_Task directions_
For this exercise, copy the data exactly and omit any images.

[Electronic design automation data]

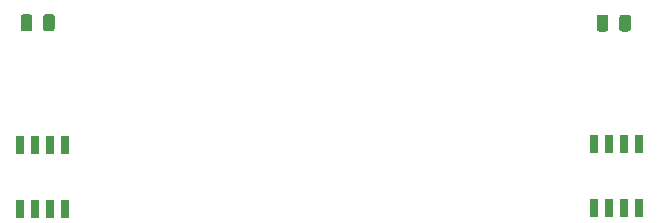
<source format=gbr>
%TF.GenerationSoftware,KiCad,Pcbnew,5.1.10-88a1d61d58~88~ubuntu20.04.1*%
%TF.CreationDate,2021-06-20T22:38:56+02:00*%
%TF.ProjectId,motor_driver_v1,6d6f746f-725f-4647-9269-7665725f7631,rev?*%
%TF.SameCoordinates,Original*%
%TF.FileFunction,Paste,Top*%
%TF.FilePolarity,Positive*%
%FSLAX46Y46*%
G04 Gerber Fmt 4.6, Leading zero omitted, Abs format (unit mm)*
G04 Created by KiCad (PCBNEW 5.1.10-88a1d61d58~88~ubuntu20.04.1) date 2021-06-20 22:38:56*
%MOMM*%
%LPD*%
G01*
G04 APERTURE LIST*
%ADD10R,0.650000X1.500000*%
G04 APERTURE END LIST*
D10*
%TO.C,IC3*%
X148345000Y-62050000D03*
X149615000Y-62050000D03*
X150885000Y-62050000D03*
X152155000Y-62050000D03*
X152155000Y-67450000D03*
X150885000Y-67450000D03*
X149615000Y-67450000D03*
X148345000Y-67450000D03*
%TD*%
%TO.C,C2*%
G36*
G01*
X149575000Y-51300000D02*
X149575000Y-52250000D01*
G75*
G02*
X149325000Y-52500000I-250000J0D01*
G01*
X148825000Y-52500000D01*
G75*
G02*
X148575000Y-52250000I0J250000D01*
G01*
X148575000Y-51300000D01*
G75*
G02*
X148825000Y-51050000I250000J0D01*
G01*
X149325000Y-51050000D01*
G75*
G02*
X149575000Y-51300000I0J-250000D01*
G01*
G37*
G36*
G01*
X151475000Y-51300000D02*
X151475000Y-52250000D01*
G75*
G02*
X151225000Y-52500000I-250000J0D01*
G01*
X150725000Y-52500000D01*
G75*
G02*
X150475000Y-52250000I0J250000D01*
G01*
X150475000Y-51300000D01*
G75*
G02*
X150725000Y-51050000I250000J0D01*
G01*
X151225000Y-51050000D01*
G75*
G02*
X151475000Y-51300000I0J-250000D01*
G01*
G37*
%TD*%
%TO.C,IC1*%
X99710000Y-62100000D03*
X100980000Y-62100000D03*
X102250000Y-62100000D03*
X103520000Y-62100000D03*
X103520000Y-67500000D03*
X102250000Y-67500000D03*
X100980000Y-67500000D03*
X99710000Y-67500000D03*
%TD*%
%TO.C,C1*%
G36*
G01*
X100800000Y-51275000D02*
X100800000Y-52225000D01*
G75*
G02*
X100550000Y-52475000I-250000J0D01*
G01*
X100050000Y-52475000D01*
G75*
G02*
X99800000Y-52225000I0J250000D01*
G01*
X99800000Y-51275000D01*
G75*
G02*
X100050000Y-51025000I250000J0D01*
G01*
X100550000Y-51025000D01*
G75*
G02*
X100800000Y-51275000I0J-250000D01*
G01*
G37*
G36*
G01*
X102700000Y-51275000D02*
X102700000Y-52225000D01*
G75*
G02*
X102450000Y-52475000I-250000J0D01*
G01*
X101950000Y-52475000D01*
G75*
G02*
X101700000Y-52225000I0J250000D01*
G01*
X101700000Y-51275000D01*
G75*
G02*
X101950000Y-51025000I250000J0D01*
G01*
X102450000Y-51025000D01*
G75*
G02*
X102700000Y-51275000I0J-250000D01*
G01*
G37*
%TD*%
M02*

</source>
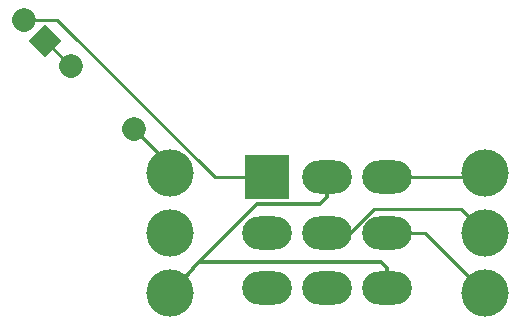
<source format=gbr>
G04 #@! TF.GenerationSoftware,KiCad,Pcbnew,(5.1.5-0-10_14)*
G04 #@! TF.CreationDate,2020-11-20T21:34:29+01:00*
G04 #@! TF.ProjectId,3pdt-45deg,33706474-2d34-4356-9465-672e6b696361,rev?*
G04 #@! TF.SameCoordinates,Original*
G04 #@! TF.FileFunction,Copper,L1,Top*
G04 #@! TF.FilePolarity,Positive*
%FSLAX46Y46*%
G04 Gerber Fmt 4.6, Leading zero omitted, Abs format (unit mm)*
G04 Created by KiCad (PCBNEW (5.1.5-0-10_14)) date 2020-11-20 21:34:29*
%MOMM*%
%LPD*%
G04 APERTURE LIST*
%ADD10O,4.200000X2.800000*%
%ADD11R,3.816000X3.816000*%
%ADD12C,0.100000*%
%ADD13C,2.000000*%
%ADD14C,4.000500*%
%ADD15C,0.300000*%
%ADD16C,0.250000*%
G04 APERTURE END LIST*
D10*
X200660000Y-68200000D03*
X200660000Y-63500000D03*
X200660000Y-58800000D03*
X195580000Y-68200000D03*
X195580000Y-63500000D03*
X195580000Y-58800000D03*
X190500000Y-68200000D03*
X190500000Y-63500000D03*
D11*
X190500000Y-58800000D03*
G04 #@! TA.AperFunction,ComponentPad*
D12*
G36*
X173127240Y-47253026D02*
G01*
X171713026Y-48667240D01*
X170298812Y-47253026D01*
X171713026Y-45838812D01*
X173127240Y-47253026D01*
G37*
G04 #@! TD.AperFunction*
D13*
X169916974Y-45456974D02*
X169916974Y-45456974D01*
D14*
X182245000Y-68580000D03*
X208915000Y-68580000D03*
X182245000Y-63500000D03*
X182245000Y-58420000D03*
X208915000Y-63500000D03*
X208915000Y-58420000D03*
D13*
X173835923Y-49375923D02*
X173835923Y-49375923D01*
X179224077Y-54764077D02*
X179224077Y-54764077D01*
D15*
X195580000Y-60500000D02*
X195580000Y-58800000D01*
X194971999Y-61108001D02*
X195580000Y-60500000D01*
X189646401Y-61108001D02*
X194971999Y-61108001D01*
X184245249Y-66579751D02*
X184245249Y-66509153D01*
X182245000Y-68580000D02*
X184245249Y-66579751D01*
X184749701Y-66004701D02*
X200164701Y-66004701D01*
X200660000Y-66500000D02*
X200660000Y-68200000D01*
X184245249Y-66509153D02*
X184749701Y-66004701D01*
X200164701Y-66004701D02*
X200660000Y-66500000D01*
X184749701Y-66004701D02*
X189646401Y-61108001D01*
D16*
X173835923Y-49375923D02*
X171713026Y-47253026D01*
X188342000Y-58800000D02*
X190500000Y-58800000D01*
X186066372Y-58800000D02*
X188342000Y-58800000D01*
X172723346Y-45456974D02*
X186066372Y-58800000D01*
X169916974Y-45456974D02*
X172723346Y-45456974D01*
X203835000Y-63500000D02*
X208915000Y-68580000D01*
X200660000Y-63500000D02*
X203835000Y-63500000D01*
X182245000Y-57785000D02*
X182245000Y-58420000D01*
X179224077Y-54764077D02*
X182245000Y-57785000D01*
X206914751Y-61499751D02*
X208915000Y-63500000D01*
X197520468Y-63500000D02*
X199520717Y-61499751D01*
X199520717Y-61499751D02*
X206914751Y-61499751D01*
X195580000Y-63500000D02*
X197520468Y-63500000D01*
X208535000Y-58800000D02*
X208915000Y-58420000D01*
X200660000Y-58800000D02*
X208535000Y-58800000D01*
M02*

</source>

_Result for this task_
<source format=gbr>
%TF.GenerationSoftware,KiCad,Pcbnew,5.1.10-88a1d61d58~88~ubuntu20.04.1*%
%TF.CreationDate,2021-06-20T22:38:56+02:00*%
%TF.ProjectId,motor_driver_v1,6d6f746f-725f-4647-9269-7665725f7631,rev?*%
%TF.SameCoordinates,Original*%
%TF.FileFunction,Paste,Top*%
%TF.FilePolarity,Positive*%
%FSLAX46Y46*%
G04 Gerber Fmt 4.6, Leading zero omitted, Abs format (unit mm)*
G04 Created by KiCad (PCBNEW 5.1.10-88a1d61d58~88~ubuntu20.04.1) date 2021-06-20 22:38:56*
%MOMM*%
%LPD*%
G01*
G04 APERTURE LIST*
%ADD10R,0.650000X1.500000*%
G04 APERTURE END LIST*
D10*
%TO.C,IC3*%
X148345000Y-62050000D03*
X149615000Y-62050000D03*
X150885000Y-62050000D03*
X152155000Y-62050000D03*
X152155000Y-67450000D03*
X150885000Y-67450000D03*
X149615000Y-67450000D03*
X148345000Y-67450000D03*
%TD*%
%TO.C,C2*%
G36*
G01*
X149575000Y-51300000D02*
X149575000Y-52250000D01*
G75*
G02*
X149325000Y-52500000I-250000J0D01*
G01*
X148825000Y-52500000D01*
G75*
G02*
X148575000Y-52250000I0J250000D01*
G01*
X148575000Y-51300000D01*
G75*
G02*
X148825000Y-51050000I250000J0D01*
G01*
X149325000Y-51050000D01*
G75*
G02*
X149575000Y-51300000I0J-250000D01*
G01*
G37*
G36*
G01*
X151475000Y-51300000D02*
X151475000Y-52250000D01*
G75*
G02*
X151225000Y-52500000I-250000J0D01*
G01*
X150725000Y-52500000D01*
G75*
G02*
X150475000Y-52250000I0J250000D01*
G01*
X150475000Y-51300000D01*
G75*
G02*
X150725000Y-51050000I250000J0D01*
G01*
X151225000Y-51050000D01*
G75*
G02*
X151475000Y-51300000I0J-250000D01*
G01*
G37*
%TD*%
%TO.C,IC1*%
X99710000Y-62100000D03*
X100980000Y-62100000D03*
X102250000Y-62100000D03*
X103520000Y-62100000D03*
X103520000Y-67500000D03*
X102250000Y-67500000D03*
X100980000Y-67500000D03*
X99710000Y-67500000D03*
%TD*%
%TO.C,C1*%
G36*
G01*
X100800000Y-51275000D02*
X100800000Y-52225000D01*
G75*
G02*
X100550000Y-52475000I-250000J0D01*
G01*
X100050000Y-52475000D01*
G75*
G02*
X99800000Y-52225000I0J250000D01*
G01*
X99800000Y-51275000D01*
G75*
G02*
X100050000Y-51025000I250000J0D01*
G01*
X100550000Y-51025000D01*
G75*
G02*
X100800000Y-51275000I0J-250000D01*
G01*
G37*
G36*
G01*
X102700000Y-51275000D02*
X102700000Y-52225000D01*
G75*
G02*
X102450000Y-52475000I-250000J0D01*
G01*
X101950000Y-52475000D01*
G75*
G02*
X101700000Y-52225000I0J250000D01*
G01*
X101700000Y-51275000D01*
G75*
G02*
X101950000Y-51025000I250000J0D01*
G01*
X102450000Y-51025000D01*
G75*
G02*
X102700000Y-51275000I0J-250000D01*
G01*
G37*
%TD*%
M02*

</source>
<source format=gbr>
G04 #@! TF.GenerationSoftware,KiCad,Pcbnew,(5.1.5-0-10_14)*
G04 #@! TF.CreationDate,2020-11-20T21:34:29+01:00*
G04 #@! TF.ProjectId,3pdt-45deg,33706474-2d34-4356-9465-672e6b696361,rev?*
G04 #@! TF.SameCoordinates,Original*
G04 #@! TF.FileFunction,Copper,L1,Top*
G04 #@! TF.FilePolarity,Positive*
%FSLAX46Y46*%
G04 Gerber Fmt 4.6, Leading zero omitted, Abs format (unit mm)*
G04 Created by KiCad (PCBNEW (5.1.5-0-10_14)) date 2020-11-20 21:34:29*
%MOMM*%
%LPD*%
G04 APERTURE LIST*
%ADD10O,4.200000X2.800000*%
%ADD11R,3.816000X3.816000*%
%ADD12C,0.100000*%
%ADD13C,2.000000*%
%ADD14C,4.000500*%
%ADD15C,0.300000*%
%ADD16C,0.250000*%
G04 APERTURE END LIST*
D10*
X200660000Y-68200000D03*
X200660000Y-63500000D03*
X200660000Y-58800000D03*
X195580000Y-68200000D03*
X195580000Y-63500000D03*
X195580000Y-58800000D03*
X190500000Y-68200000D03*
X190500000Y-63500000D03*
D11*
X190500000Y-58800000D03*
G04 #@! TA.AperFunction,ComponentPad*
D12*
G36*
X173127240Y-47253026D02*
G01*
X171713026Y-48667240D01*
X170298812Y-47253026D01*
X171713026Y-45838812D01*
X173127240Y-47253026D01*
G37*
G04 #@! TD.AperFunction*
D13*
X169916974Y-45456974D02*
X169916974Y-45456974D01*
D14*
X182245000Y-68580000D03*
X208915000Y-68580000D03*
X182245000Y-63500000D03*
X182245000Y-58420000D03*
X208915000Y-63500000D03*
X208915000Y-58420000D03*
D13*
X173835923Y-49375923D02*
X173835923Y-49375923D01*
X179224077Y-54764077D02*
X179224077Y-54764077D01*
D15*
X195580000Y-60500000D02*
X195580000Y-58800000D01*
X194971999Y-61108001D02*
X195580000Y-60500000D01*
X189646401Y-61108001D02*
X194971999Y-61108001D01*
X184245249Y-66579751D02*
X184245249Y-66509153D01*
X182245000Y-68580000D02*
X184245249Y-66579751D01*
X184749701Y-66004701D02*
X200164701Y-66004701D01*
X200660000Y-66500000D02*
X200660000Y-68200000D01*
X184245249Y-66509153D02*
X184749701Y-66004701D01*
X200164701Y-66004701D02*
X200660000Y-66500000D01*
X184749701Y-66004701D02*
X189646401Y-61108001D01*
D16*
X173835923Y-49375923D02*
X171713026Y-47253026D01*
X188342000Y-58800000D02*
X190500000Y-58800000D01*
X186066372Y-58800000D02*
X188342000Y-58800000D01*
X172723346Y-45456974D02*
X186066372Y-58800000D01*
X169916974Y-45456974D02*
X172723346Y-45456974D01*
X203835000Y-63500000D02*
X208915000Y-68580000D01*
X200660000Y-63500000D02*
X203835000Y-63500000D01*
X182245000Y-57785000D02*
X182245000Y-58420000D01*
X179224077Y-54764077D02*
X182245000Y-57785000D01*
X206914751Y-61499751D02*
X208915000Y-63500000D01*
X197520468Y-63500000D02*
X199520717Y-61499751D01*
X199520717Y-61499751D02*
X206914751Y-61499751D01*
X195580000Y-63500000D02*
X197520468Y-63500000D01*
X208535000Y-58800000D02*
X208915000Y-58420000D01*
X200660000Y-58800000D02*
X208535000Y-58800000D01*
M02*

</source>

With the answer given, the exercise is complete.